Edebiyat, sanat ve akademide dahi “İki-Toplumluğu” mutlaklaştırıp, bunun iki ayrı devletin kültürel ve düşünsel zeminini inşa noktasına vardırılması tehlikelidir. Normal bir Avrupa ülkesindeki gibi çok-toplumlu bir edebiyat seçkisi, müzik ya da resim koleksiyonu hazırlayamaz hale gelecek kadar her şeyin üzerine “Kıbrıslırum - Kıbrıslıtürk” yazılması özcü bir kimlik politikasına dönüşmek üzeredir. Birkaç ay önce ilk kez röportaj verdiğim RİK televizyonunda[8] da söylediğim gibi “İki-toplumluluğu ancak reel uluslararası politikayla açıklamak mümkün olabilir ki mantıklı görünsün. Yoksa Ada’daki pek çok şey gibi mantıkdışıdır.”

2023’ün küresel dünyasında, kendi kaderinin bir etnik-dinî cemaatin hayalî kimliğine bağlanmasına izin vermeyen diğer AB yurttaşları gibi, ben de “Kıbrıslıtürklük” tasavvuruyla Türkiye’nin savaş rehinesi olmayı da, Kıbrıs’ta ikinci sınıf muamelesi görmeyi de kabul edemem. Kıbrıs Cumhuriyeti’nin farklı dilleri ve toplumlarıyla tek bir bütün olarak varoluşuna herkes saygı göstermeli.
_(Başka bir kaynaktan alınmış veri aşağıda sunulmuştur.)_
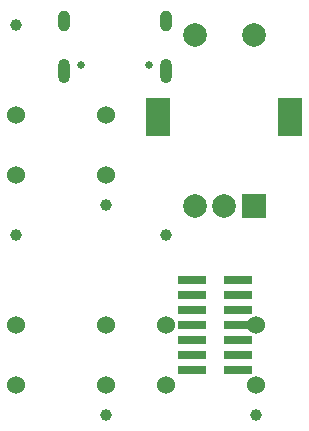
<source format=gbr>
%TF.GenerationSoftware,KiCad,Pcbnew,9.0.2*%
%TF.CreationDate,2025-12-20T10:00:59+01:00*%
%TF.ProjectId,synthmate_L432,73796e74-686d-4617-9465-5f4c3433322e,rev?*%
%TF.SameCoordinates,Original*%
%TF.FileFunction,Soldermask,Bot*%
%TF.FilePolarity,Negative*%
%FSLAX46Y46*%
G04 Gerber Fmt 4.6, Leading zero omitted, Abs format (unit mm)*
G04 Created by KiCad (PCBNEW 9.0.2) date 2025-12-20 10:00:59*
%MOMM*%
%LPD*%
G01*
G04 APERTURE LIST*
%ADD10C,0.650000*%
%ADD11O,1.000000X2.100000*%
%ADD12O,1.000000X1.800000*%
%ADD13C,1.000000*%
%ADD14C,1.524000*%
%ADD15R,2.000000X2.000000*%
%ADD16C,2.000000*%
%ADD17R,2.000000X3.200000*%
%ADD18R,2.400000X0.740000*%
G04 APERTURE END LIST*
D10*
%TO.C,J1*%
X140770000Y-77030000D03*
X134990000Y-77030000D03*
D11*
X142200000Y-77530000D03*
D12*
X142200000Y-73350000D03*
D11*
X133560000Y-77530000D03*
D12*
X133560000Y-73350000D03*
%TD*%
D13*
%TO.C,SW3*%
X137160000Y-106680000D03*
X129540000Y-91440000D03*
D14*
X137160000Y-99060000D03*
X137160000Y-104140000D03*
X129540000Y-99060000D03*
X129540000Y-104140000D03*
%TD*%
D13*
%TO.C,SW2*%
X149860000Y-106680000D03*
X142240000Y-91440000D03*
D14*
X149860000Y-99060000D03*
X149860000Y-104140000D03*
X142240000Y-99060000D03*
X142240000Y-104140000D03*
%TD*%
D15*
%TO.C,SW1*%
X149630000Y-89000000D03*
D16*
X144630000Y-89000000D03*
X147130000Y-89000000D03*
D17*
X141530000Y-81500000D03*
X152730000Y-81500000D03*
D16*
X144630000Y-74500000D03*
X149630000Y-74500000D03*
%TD*%
D18*
%TO.C,J8*%
X148270000Y-95250000D03*
X144370000Y-95250000D03*
X148270000Y-96520000D03*
X144370000Y-96520000D03*
X148270000Y-97790000D03*
X144370000Y-97790000D03*
X148270000Y-99060000D03*
X144370000Y-99060000D03*
X148270000Y-100330000D03*
X144370000Y-100330000D03*
X148270000Y-101600000D03*
X144370000Y-101600000D03*
X148270000Y-102870000D03*
X144370000Y-102870000D03*
%TD*%
D13*
%TO.C,SW5*%
X137160000Y-88900000D03*
X129540000Y-73660000D03*
D14*
X137160000Y-81280000D03*
X137160000Y-86360000D03*
X129540000Y-81280000D03*
X129540000Y-86360000D03*
%TD*%
M02*

</source>
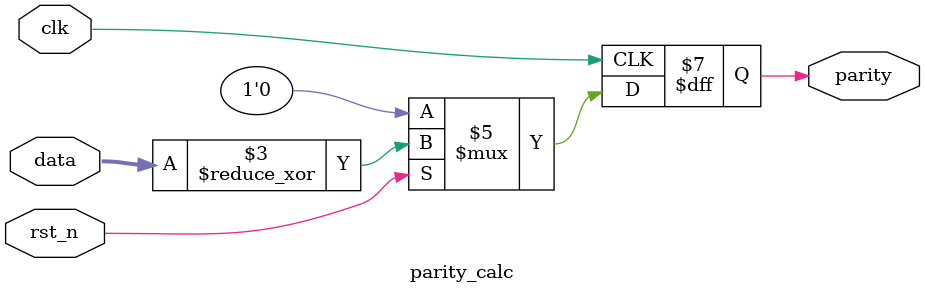
<source format=sv>
module pipelined_parity_gen(
  input clk, rst_n,
  input [31:0] data_in,
  output reg parity_out
);

  // 子模块接口信号
  wire parity_lo, parity_hi;
  
  // 实例化低16位奇偶校验子模块
  parity_calc #(
    .WIDTH(16)
  ) parity_lo_inst (
    .clk(clk),
    .rst_n(rst_n),
    .data(data_in[15:0]),
    .parity(parity_lo)
  );
  
  // 实例化高16位奇偶校验子模块
  parity_calc #(
    .WIDTH(16)
  ) parity_hi_inst (
    .clk(clk),
    .rst_n(rst_n),
    .data(data_in[31:16]),
    .parity(parity_hi)
  );
  
  // 顶层模块中的最终奇偶校验计算
  always @(posedge clk) begin
    if (!rst_n) begin
      parity_out <= 1'b0;
    end else begin
      parity_out <= parity_lo ^ parity_hi;
    end
  end
endmodule

// 参数化奇偶校验计算子模块
module parity_calc #(
  parameter WIDTH = 16
)(
  input clk, rst_n,
  input [WIDTH-1:0] data,
  output reg parity
);

  always @(posedge clk) begin
    if (!rst_n) begin
      parity <= 1'b0;
    end else begin
      parity <= ^data;
    end
  end
endmodule
</source>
Umarım dile getirdiğim görüş ve dilekler bazı olumlu adımlar atılmasına katkı yapar.


 

NOTLAR:

[1] AB üyesi Kıbrıs Rum Yönetimi’nin pasaportunu taşıyan otantik Kıbrıslı Türkler.

[2] Kıbrıs Rum Yönetimi’nin uluslararası platformlardaki adı.

[3] Kıbrıs Rum Yönetimi çerçevesinde Güney Lefkoşa ile Brüksel’de faal Kıbrıs Türk siyasileri.

[4] Kıbrıslı Rum Kültür Bakanlığı.

[5] Kıbrıs Rum kesimi kastediliyor.

[6] Lefkoşa’nın Rum kesiminde bulunan Ada’nın en büyük kamu üniversitesi.

[7] Bazı AB ve İngiliz Uluslar Topluluğu kaynaklarında “Kıbrıslıtürkçesi” ayrı tasnif ediliyor.

[8] Kıbrıs Rum kamu televizyonu.


“UNESCO Dünya Kitap Günü” vesilesiyle kaleme alınan bu yazının Yunanca bir versiyonu “Çözümlenebilir Bir Sorun Olarak Kıbrıs’ın Öteki Dili Türkçe” başlığı altında ve K24 ve T24’le eşzamanlı olarak Güney Kıbrıs ile Yunanistan okurları için Politis gazetesinde yayımlandı.